> **Job item**:
Reproduce verbatim the line in which "punti) e Hickson (13 punti e 11 rimbalzi)." occurs, together with each line that follows it to the end of the listing, and nothing more.

> **Supplied records**:
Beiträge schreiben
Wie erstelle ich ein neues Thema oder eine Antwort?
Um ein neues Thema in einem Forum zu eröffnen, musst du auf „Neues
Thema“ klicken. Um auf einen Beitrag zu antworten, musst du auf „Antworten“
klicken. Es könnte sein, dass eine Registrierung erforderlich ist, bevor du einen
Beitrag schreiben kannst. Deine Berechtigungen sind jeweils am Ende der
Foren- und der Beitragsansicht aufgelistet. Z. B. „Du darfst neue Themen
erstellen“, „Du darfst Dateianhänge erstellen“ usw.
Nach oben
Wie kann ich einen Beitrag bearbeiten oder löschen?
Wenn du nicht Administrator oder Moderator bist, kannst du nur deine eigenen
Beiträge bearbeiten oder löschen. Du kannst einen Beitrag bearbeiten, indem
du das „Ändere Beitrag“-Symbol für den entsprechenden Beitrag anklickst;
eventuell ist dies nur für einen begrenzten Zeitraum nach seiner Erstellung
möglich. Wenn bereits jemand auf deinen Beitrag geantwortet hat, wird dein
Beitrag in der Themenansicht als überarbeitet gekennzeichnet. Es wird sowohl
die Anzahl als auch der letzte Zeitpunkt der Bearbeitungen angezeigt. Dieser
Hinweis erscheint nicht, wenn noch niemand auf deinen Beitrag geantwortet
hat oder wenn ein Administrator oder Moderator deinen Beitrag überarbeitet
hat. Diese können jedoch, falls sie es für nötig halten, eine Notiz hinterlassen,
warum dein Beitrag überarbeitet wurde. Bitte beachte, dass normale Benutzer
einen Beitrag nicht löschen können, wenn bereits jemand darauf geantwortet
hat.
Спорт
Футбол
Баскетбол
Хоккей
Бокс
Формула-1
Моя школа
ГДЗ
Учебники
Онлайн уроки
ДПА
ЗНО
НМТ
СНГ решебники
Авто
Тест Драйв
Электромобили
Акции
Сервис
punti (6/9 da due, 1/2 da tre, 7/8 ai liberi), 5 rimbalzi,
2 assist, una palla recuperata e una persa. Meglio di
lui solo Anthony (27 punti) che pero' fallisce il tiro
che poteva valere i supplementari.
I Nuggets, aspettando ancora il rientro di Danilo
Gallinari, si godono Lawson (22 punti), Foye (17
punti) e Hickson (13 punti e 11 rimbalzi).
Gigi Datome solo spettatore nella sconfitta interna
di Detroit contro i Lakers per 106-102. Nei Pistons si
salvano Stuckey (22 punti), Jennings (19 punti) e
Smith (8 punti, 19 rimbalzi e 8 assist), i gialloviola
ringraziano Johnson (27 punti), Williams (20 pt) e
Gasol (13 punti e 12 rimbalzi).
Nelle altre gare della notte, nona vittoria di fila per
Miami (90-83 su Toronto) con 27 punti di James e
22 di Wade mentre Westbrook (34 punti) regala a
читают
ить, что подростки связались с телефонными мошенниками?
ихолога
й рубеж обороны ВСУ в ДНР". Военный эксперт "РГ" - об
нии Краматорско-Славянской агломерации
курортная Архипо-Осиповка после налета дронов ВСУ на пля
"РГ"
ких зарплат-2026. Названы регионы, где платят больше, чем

> **Output of the exercise**:
punti) e Hickson (13 punti e 11 rimbalzi).
Gigi Datome solo spettatore nella sconfitta interna
di Detroit contro i Lakers per 106-102. Nei Pistons si
salvano Stuckey (22 punti), Jennings (19 punti) e
Smith (8 punti, 19 rimbalzi e 8 assist), i gialloviola
ringraziano Johnson (27 punti), Williams (20 pt) e
Gasol (13 punti e 12 rimbalzi).
Nelle altre gare della notte, nona vittoria di fila per
Miami (90-83 su Toronto) con 27 punti di James e
22 di Wade mentre Westbrook (34 punti) regala a
читают
ить, что подростки связались с телефонными мошенниками?
ихолога
й рубеж обороны ВСУ в ДНР". Военный эксперт "РГ" - об
нии Краматорско-Славянской агломерации
курортная Архипо-Осиповка после налета дронов ВСУ на пля
"РГ"
ких зарплат-2026. Названы регионы, где платят больше, чем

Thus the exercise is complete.